Citigroup Chairman Who Pushed For Glass-Steagal Repeal: Put It Back

Last week, the New York Times reported that Paul Volcker, the former Federal Reserve Chairman and current head of the President’s Economic Recovery Advisory Board, is having a hard time within the administration selling his view that banks should be forced to separate their depository functions from their investment banking wings. “People say I’m old-fashioned and banks can no longer be separated from nonbank activity,” Volcker said. “That argument brought us to where we are today.”

One of the manifestations of that argument was the repeal of the Glass-Steagal Act, which from 1933 to 1999 prohibited a bank holding company from owning investment arms. The prohibition was repealed by the Gramm-Leach-Bliley Act, after intense lobbying on the part of two companies that wanted to merge: Travelers (which owned the investment bank Salomon Smith Barney) and Citicorp. These two companies combined to create Citigroup.

Of course, Citigroup received $50 billion in TARP money, and is not likely to pay back anytime soon, which has evidently led to some soul-searching on the part of John Reed, the former Citi CEO whose “strenuous lobbying” helped lead to the Glass-Steagal repeal. Real Times Economics noted that Reed penned a letter to the New York Times saying that things were better the old way:

As another older banker and one who has experienced both the pre- and post-Glass-Steagall world, I would agree with Paul A. Volcker (and also Mervyn King, governor of the Bank of England) that some kind of separation between institutions that deal primarily in the capital markets and those involved in more traditional deposit-taking and working-capital finance makes sense. This, in conjunction with more demanding capital requirements, would go a long way toward building a more robust financial sector.

As Noam Scheiber wrote, “Wow. Maybe the consensus on this really is starting to change.”

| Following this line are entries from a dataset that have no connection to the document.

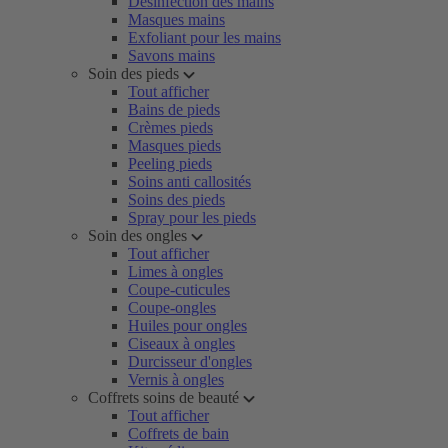
Désinfection des mains
Masques mains
Exfoliant pour les mains
Savons mains
Soin des pieds
Tout afficher
Bains de pieds
Crèmes pieds
Masques pieds
Peeling pieds
Soins anti callosités
Soins des pieds
Spray pour les pieds
Soin des ongles
Tout afficher
Limes à ongles
Coupe-cuticules
Coupe-ongles
Huiles pour ongles
Ciseaux à ongles
Durcisseur d'ongles
Vernis à ongles
Coffrets soins de beauté
Tout afficher
Coffrets de bain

Many economists blame the repeal of Glass-Steagal for inciting a casino-like mentality in a previously staid banking industry. “The culture of investment banks was conveyed to commercial banks and everyone got involved in the high-risk gambling mentality. That mentality was core to the problem that we’re facing now,” said Nobel Prize-winning economist Joseph Stiglitz.


Of course, separating investment banking from deposit-taking wouldn’t have solved all of the ills in the financial sector. After all, AIG, Lehman Brothers, and Bear Stearns would not have been any better off. At the end of the day, much stronger capital and leverage requirements and a resolution authority for unwinding any firm, no matter how complicated, will do a lot to ensure that a giant financial institution doesn’t need to be propped up in order to protect the wider economy.

That said, it’s surprising the extent to which the administration has ducked and dodged this question. At least, some discussion of a policy that ensures banks aren’t mixing risky with non-risky activities internally (even if it doesn’t amount to breaking the companies up) should be on the table.